Collection entries:

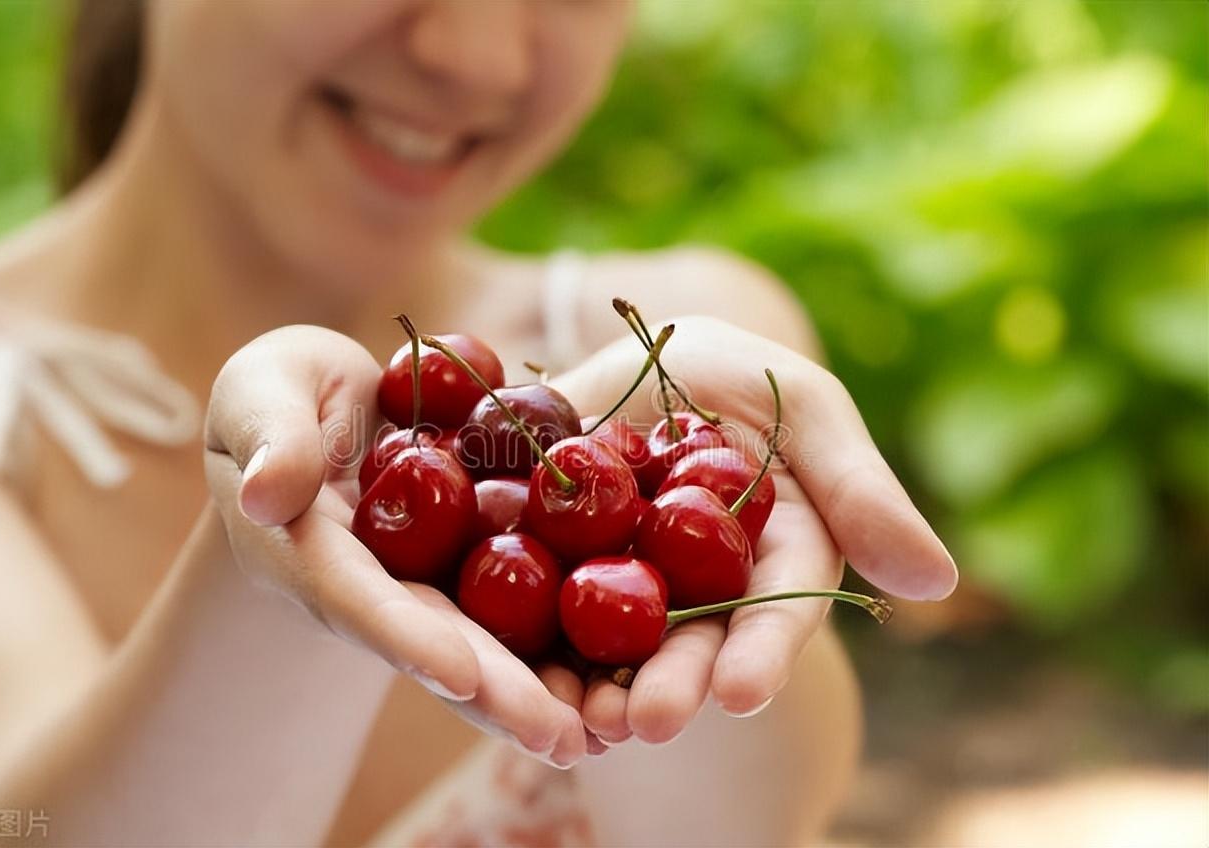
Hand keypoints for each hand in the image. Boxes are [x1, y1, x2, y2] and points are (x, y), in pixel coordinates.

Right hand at [203, 325, 585, 766]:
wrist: (331, 410)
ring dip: (541, 688)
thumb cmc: (281, 393)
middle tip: (558, 738)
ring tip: (601, 734)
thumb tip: (266, 496)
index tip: (458, 673)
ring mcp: (427, 581)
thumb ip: (269, 436)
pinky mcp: (472, 563)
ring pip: (487, 638)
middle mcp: (374, 586)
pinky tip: (622, 672)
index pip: (357, 597)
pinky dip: (566, 639)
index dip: (405, 636)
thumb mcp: (260, 393)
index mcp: (309, 550)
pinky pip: (522, 599)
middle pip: (438, 640)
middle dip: (497, 692)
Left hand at [551, 316, 956, 744]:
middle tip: (646, 722)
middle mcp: (706, 586)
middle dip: (675, 685)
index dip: (762, 653)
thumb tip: (938, 582)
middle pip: (694, 643)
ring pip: (620, 646)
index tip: (740, 694)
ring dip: (602, 689)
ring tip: (580, 720)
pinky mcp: (560, 569)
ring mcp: (631, 583)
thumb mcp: (802, 405)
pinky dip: (538, 651)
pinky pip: (546, 613)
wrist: (631, 356)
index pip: (777, 608)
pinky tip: (522, 681)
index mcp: (774, 553)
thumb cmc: (734, 375)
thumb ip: (860, 488)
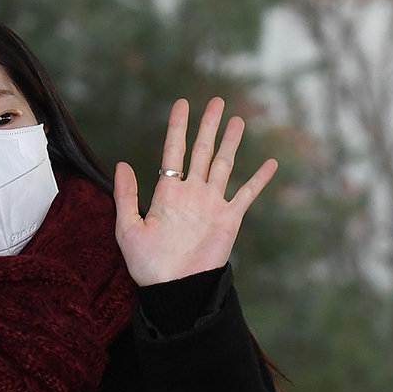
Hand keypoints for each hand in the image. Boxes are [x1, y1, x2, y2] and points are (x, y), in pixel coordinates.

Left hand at [114, 98, 277, 286]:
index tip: (182, 104)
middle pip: (202, 151)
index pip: (174, 152)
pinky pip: (246, 194)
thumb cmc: (148, 266)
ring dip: (231, 143)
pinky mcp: (228, 220)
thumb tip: (122, 164)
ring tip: (237, 120)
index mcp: (167, 193)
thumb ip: (126, 196)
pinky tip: (270, 163)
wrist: (174, 290)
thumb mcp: (128, 229)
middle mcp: (191, 194)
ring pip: (224, 165)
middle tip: (217, 101)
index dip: (178, 128)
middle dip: (209, 126)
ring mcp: (211, 205)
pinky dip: (259, 179)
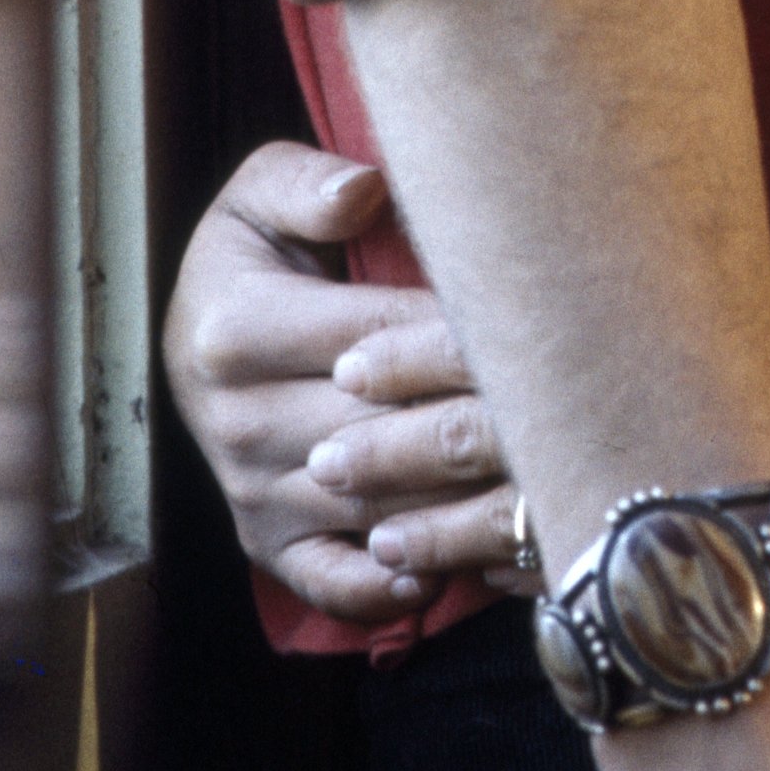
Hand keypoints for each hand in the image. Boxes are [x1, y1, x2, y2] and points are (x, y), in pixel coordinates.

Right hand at [163, 141, 530, 621]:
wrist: (201, 327)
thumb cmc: (259, 251)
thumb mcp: (264, 192)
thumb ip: (309, 182)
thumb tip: (361, 191)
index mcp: (239, 331)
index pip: (375, 340)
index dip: (460, 335)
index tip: (541, 327)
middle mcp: (241, 423)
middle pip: (385, 434)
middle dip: (476, 426)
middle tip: (568, 415)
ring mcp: (253, 493)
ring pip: (374, 511)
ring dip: (458, 511)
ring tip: (542, 492)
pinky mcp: (267, 542)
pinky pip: (330, 582)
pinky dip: (391, 587)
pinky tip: (453, 569)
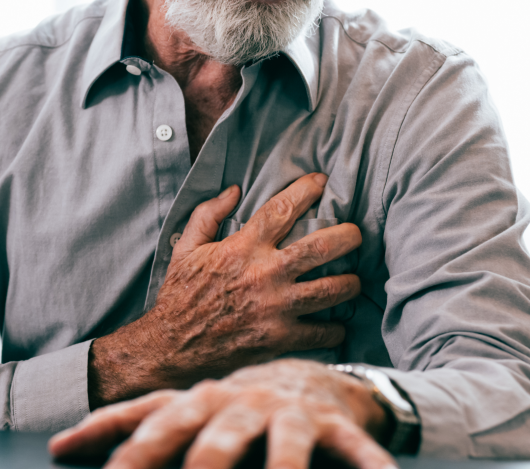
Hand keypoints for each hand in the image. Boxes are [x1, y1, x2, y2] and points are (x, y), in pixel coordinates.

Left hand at [50, 359, 395, 468]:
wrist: (312, 377)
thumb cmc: (234, 404)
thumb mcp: (185, 410)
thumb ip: (132, 428)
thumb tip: (57, 444)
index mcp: (196, 400)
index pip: (146, 417)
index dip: (108, 435)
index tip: (65, 452)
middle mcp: (236, 403)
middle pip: (208, 434)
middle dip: (190, 463)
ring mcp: (284, 413)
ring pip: (280, 445)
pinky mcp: (330, 424)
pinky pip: (352, 450)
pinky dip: (368, 465)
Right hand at [87, 174, 361, 405]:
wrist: (172, 347)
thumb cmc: (180, 295)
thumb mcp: (186, 248)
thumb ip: (207, 214)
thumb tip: (234, 190)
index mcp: (242, 248)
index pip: (282, 209)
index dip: (306, 190)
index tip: (321, 182)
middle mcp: (265, 274)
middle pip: (321, 247)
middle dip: (348, 236)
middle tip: (356, 235)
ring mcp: (276, 308)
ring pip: (332, 289)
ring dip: (350, 283)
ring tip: (354, 280)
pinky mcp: (280, 338)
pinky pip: (322, 331)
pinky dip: (335, 328)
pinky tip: (336, 323)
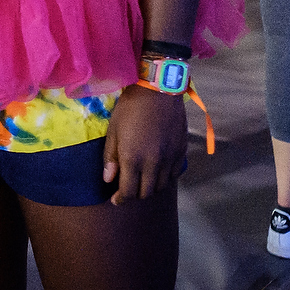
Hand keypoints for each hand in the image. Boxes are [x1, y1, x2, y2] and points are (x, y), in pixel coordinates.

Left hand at [103, 83, 187, 204]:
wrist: (158, 89)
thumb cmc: (130, 107)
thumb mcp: (114, 130)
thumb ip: (111, 157)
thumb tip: (108, 180)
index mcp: (133, 159)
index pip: (128, 192)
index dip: (120, 200)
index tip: (115, 200)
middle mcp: (153, 164)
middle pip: (146, 193)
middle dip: (134, 196)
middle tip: (127, 191)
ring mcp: (170, 159)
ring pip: (161, 187)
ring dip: (150, 189)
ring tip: (142, 182)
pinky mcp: (181, 151)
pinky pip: (174, 174)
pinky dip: (165, 178)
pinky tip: (158, 172)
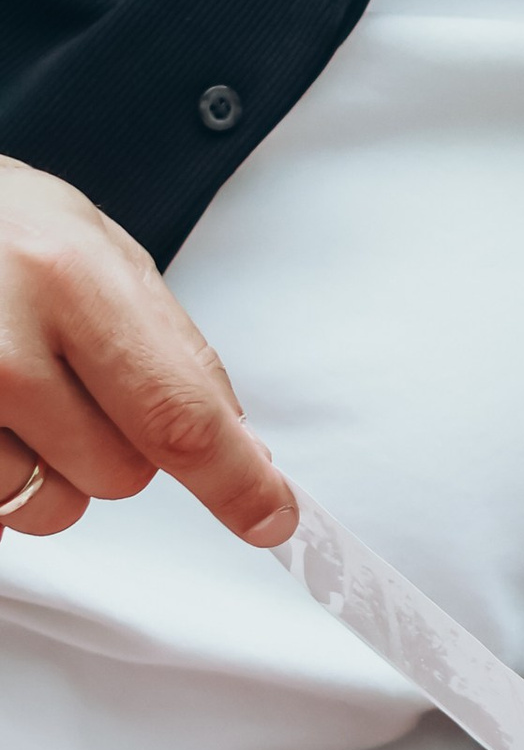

** TASK REQUIREMENTS **
Output every entry exactly as given; pictures are not part of the copy.

** YOUR RESPONSE **
Hand keypoints for each hand in the image. Boxes are [x1, y1, x2, y2] and points are (x, y), in pixel coordinates.

Right hand at [203, 325, 585, 766]:
wrist: (331, 410)
ring dip: (541, 688)
thumb cmc: (281, 393)
middle tip: (558, 738)
ring tip: (601, 734)
thumb tip: (266, 496)
index tip: (458, 673)
ring mcp: (427, 581)
thumb ip: (269, 436)
pinky mcp: (472, 563)
ring pip: (487, 638)
middle mcp: (374, 586)
pinky tip: (622, 672)
index pip: (357, 597)
pinky dip: (566, 639)
index dip: (405, 636)
thumb mcp: (260, 393)
index mcp: (309, 550)
pinky pip: (522, 599)
middle pip: (438, 640)
middle dip: (497, 692)
Left hand at [551, 316, 956, 744]:
middle tip: (646, 722)
middle mcp: (706, 586)
middle dip: (675, 685)
index dip: (762, 653)
thumb tip: (938, 582)
middle pip: (694, 643)
ring pip: (620, 646)
index tip: (740, 694)
ring dip: (602, 689)
ring tip: (580, 720)
pinky mcp: (560, 569)
ring mcp: (631, 583)
thumb mcp: (802, 405)
pinky dip: (538, 651)
pinky pip: (546, 613)
wrist: (631, 356)
index pip: (777, 608)
pinky tip: (522, 681)
index mcp: (774, 553)
thumb cmc: (734, 375)
thumb ip: (860, 488)
Hand keypoints for each hand in the image. Boxes are [x1, y1, x2, y2] and points are (x, y), in pixel coordinates.

Left hand at [114, 98, 277, 286]:
index tip: (182, 104)
middle pip: (202, 151)
index pip: (174, 152)
pinky pip: (246, 194)
thumb cmc: (148, 266)
ring dip: (231, 143)
pinky mcp: (228, 220)
thumb tip: (122, 164)
ring tip: (237, 120)
index mcp: (167, 193)
thumb ip: (126, 196)
pinky tip: (270, 163)
wrist: (174, 290)
thumb mcp: (128, 229)
middle mcp: (191, 194)
ring pip: (224, 165)
middle tip: (217, 101)
index dip: (178, 128)
middle dip: (209, 126)
ring mcp: (211, 205)
pinky dip: (259, 179)
Hand keypoints for each hand in the image. Boxes are [x1, y1, x2, y2] and points are (x, y), in pixel coordinates.

Right hand at [163, 141, 530, 621]:
wrist: (201, 327)
thumb cmc: (259, 251)
thumb mcp: (264, 192)
thumb ip: (309, 182)
thumb tip: (361, 191)
index mcp: (239, 331)
index pip: (375, 340)
index dip: (460, 335)
index tip: (541, 327)
middle mcp: (241, 423)
middle pip: (385, 434)
middle dip: (476, 426)
middle tip: (568, 415)
ring mcp: (253, 493)
ring pip: (374, 511)
ring dip: (458, 511)
ring tip: (542, 492)
pinky mcp: (267, 542)
pinky pip: (330, 582)
pinky dip: (391, 587)
pinky tip: (453, 569)
Hand keypoints for each hand in the image. Boxes are [x1, y1, x2, y2] and points are (x, y), in pixel coordinates.

Left hand at [50, 359, 395, 468]:
wrist: (312, 377)
thumb cmc: (234, 404)
thumb mcp: (185, 410)
thumb ip: (132, 428)
thumb tip: (57, 444)
index mcp: (196, 400)
index pip: (146, 417)
index dip: (108, 435)
index tip: (65, 452)
middle mcp: (236, 403)
middle pip: (208, 434)
middle dip: (190, 463)
ring mcp: (284, 413)
ring pip: (280, 445)
pinky mcp: (330, 424)
pinky pip: (352, 450)
pinky dip: (368, 465)
Right hand at [87, 174, 361, 405]:
wrist: (172, 347)
thumb cmc: (180, 295)
thumb mcp: (186, 248)
thumb ip: (207, 214)
thumb tip: (234, 190)
index mcp: (242, 248)
index pip: (282, 209)
index dip: (306, 190)
index tip: (321, 182)
middle mcp: (265, 274)
middle pip: (321, 247)
middle dip: (348, 236)
middle tip: (356, 235)
ring mcp: (276, 308)
ring pip: (332, 289)
ring dip: (350, 283)
ring tip: (354, 280)
pinky mcp: (280, 338)
pinky pip: (322, 331)
pinky dip: (335, 328)
pinky tip: (336, 323)
Hand keypoints for each hand in the image. Boxes are [x1, y1, x2, y2] and points are (x, y), in pixel coordinates.

Left hand at [103, 83, 187, 204]:
wrist: (158, 89)
thumb cmc: (130, 107)
thumb mcp: (114, 130)
thumb ip: (111, 157)
thumb tip: (108, 180)
index mcp: (133, 159)
index pip: (128, 192)
index dip: (120, 200)
index tip: (115, 200)
middle mcp: (153, 164)
middle pip: (146, 193)
middle dip: (134, 196)
middle tip: (127, 191)
ring mcp: (170, 159)
ring pip: (161, 187)
ring dip: (150, 189)
ring tip: (142, 182)
pinky mcp: (181, 151)
pinky pip: (174, 174)
pinky dip: (165, 178)
pinky tip: (158, 172)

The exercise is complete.